- DER AKTIONÄR

Im Anflug auf die Börse

Der nächste Börsenaspirant hat in Frankfurt seine Startposition eingenommen. Am kommenden Montag ist die Erstnotiz für die Papiere von MTU vorgesehen. Sollen Anleger zeichnen?

Der nächste Börsenaspirant hat in Frankfurt seine Startposition eingenommen. Am kommenden Montag ist die Erstnotiz für die Papiere von MTU vorgesehen. Sollen Anleger zeichnen?

Von Nancy Lanzendörfer

Der Zeitpunkt für das vierte IPO 2005 in Deutschland, das des Triebwerkherstellers MTU Aero Engines Holding, scheint günstig. Die Luftfahrt hat sich von Terroranschlägen und SARS erholt. Im letzten Jahr haben die Verkehrszahlen das bisherige Hoch des Jahres 2000 übertroffen. Künftig wird die internationale Luftfahrt sogar doppelt so schnell wachsen wie die Weltwirtschaft, so MTU-Chef Udo Stark. Er hat auch starke Zahlen im Gepäck: Im ersten Quartal 2005 steigerte seine Firma den Umsatz trotz eines schwachen Dollars um fast ein Fünftel, der operative Gewinn verdoppelte sich nahezu. Der Auftragsbestand entspricht rund dem 1,8fachen des 2004er-Jahresumsatzes.
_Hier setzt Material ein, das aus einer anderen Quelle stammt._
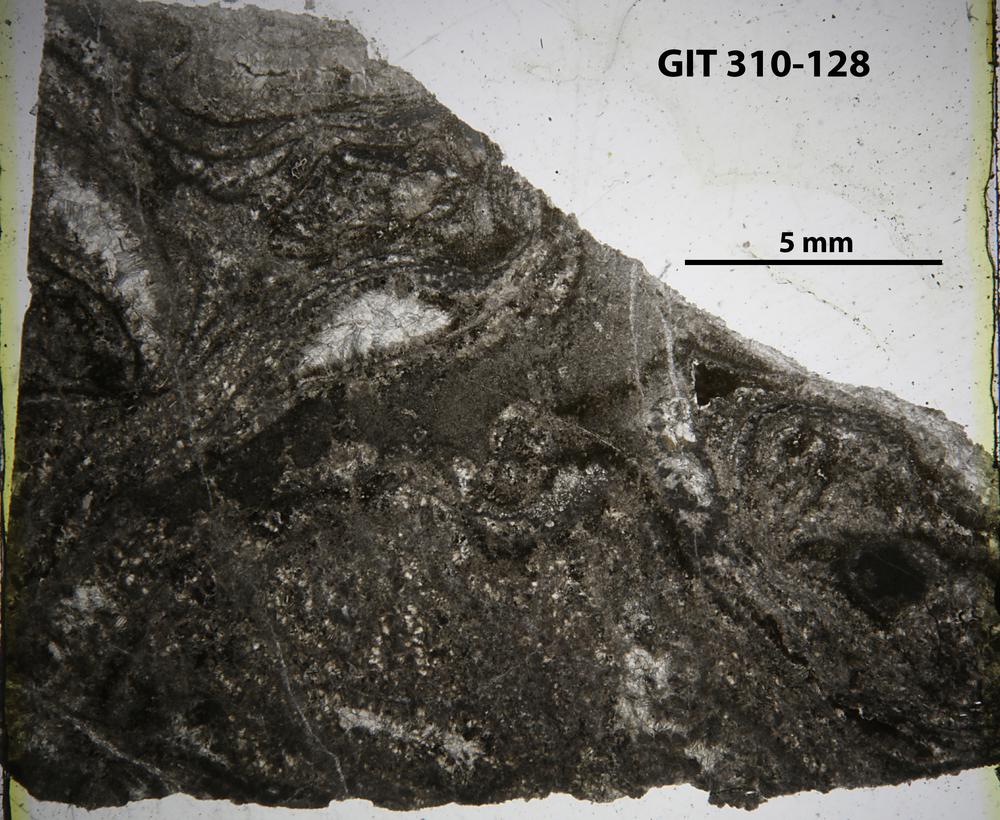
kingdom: Animalia
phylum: Porifera
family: Stylostromatidae
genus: Pachystylostroma
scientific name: Pachystylostroma
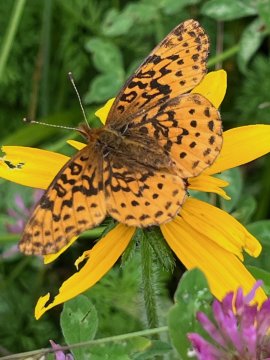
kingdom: Animalia
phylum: Arthropoda
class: Insecta
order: Lepidoptera
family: Nymphalidae
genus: Speyeria
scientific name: Speyeria cybele
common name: Great Spangled Fritillary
Den Großteil des Umsatzes (47 Prozent) generieren zivile Triebwerke, 28 Prozent die zivile Instandhaltung und 25 Prozent das militärische Triebwerksgeschäft. Umsatztreiber im ersten Quartal war die zivile Instandhaltung mit einem Plus von 30 Prozent. MTU zufolge hat ein hoher Umsatz mit den sehr profitablen Ersatzteilen das Ergebnis getrieben. Der mehr als verdoppelte operative Cashflow hat von hohen Kundenanzahlungen profitiert. Auch für das Gesamtjahr erwartet Stark steigende Umsätze und Erträge und stellt sogleich eine Dividendenausschüttung von rund 40 Prozent des Nettoergebnisses in Aussicht.

KKR macht Kasse

MTU-Großaktionär KKR sieht nun einen günstigen Zeitpunkt auszusteigen. Er stellt 16 Millionen Aktien sowie 4,65 Millionen als Mehrzuteilungsoption und reduziert seine erst vor knapp einem Jahr für 1,5 Milliarden Euro von DaimlerChrysler erworbene 92-Prozent-Beteiligung auf 29,3 Prozent. Dem Triebwerkspezialist selbst fließt ein Bruttoerlös von 308 Millionen Euro zu, der zum weiteren Abbau der Schulden genutzt wird, mit denen KKR die Übernahme finanzierte. Die Eigenkapitalquote wird dann "mehr als verdoppelt", die Schulden werden knapp halbiert.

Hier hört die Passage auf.